Acá, el PJ juega con otra lógica, con la del cordobesismo. Y ahí hay un solo jefe: Llaryora quien, hasta acá, no ofreció públicamente ningún gesto de acercamiento con un peronismo nacional al que rechaza por estar “colonizado por el kirchnerismo”.

Sería un error, entonces, interpretar Marcos Juárez como un guiño de apertura, aunque la alianza local se haya abierto al massismo (colocó un concejal) y contenga algo de kirchnerismo también. El alineamiento de toda la tropa que Font y Eduardo Foresi, presidente electo del Concejo Deliberante, lograron no tiene una traducción lineal a nivel provincia y muchos menos a la nacional.

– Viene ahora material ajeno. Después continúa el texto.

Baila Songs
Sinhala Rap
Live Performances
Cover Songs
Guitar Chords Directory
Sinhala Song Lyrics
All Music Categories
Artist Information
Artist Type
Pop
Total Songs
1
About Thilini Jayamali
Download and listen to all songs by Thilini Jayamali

Con mucho pragmatismo, Llaryora puso el peronismo a disposición de una estrategia que justamente se basó en no mostrar la marca justicialista. La unidad le sirvió para ganar, pero la conducción sigue estando en Córdoba.

Por eso, más que una apertura hacia el PJ nacional, Marcos Juárez puede ser entendido como una ratificación del modelo cordobesista; sumar, ampliar, camuflar la marca partidaria y conservar el comando estratégico.

El gobernador, en cambio, buscó capitalizar el triunfo hacia adentro de Córdoba. Ahora puede mostrar que esa ciudad que durante décadas fue territorio adverso terminó eligiendo a un dirigente de su espacio, quien además enterró una etapa virtuosa de lo que alguna vez fue la alianza opositora de Juntos por el Cambio que justamente nació allí, en Marcos Juárez.

En definitiva, el peronismo nacional puede quedarse festejando una foto de unidad donde Llaryora, en realidad, solo ve puro cordobesismo.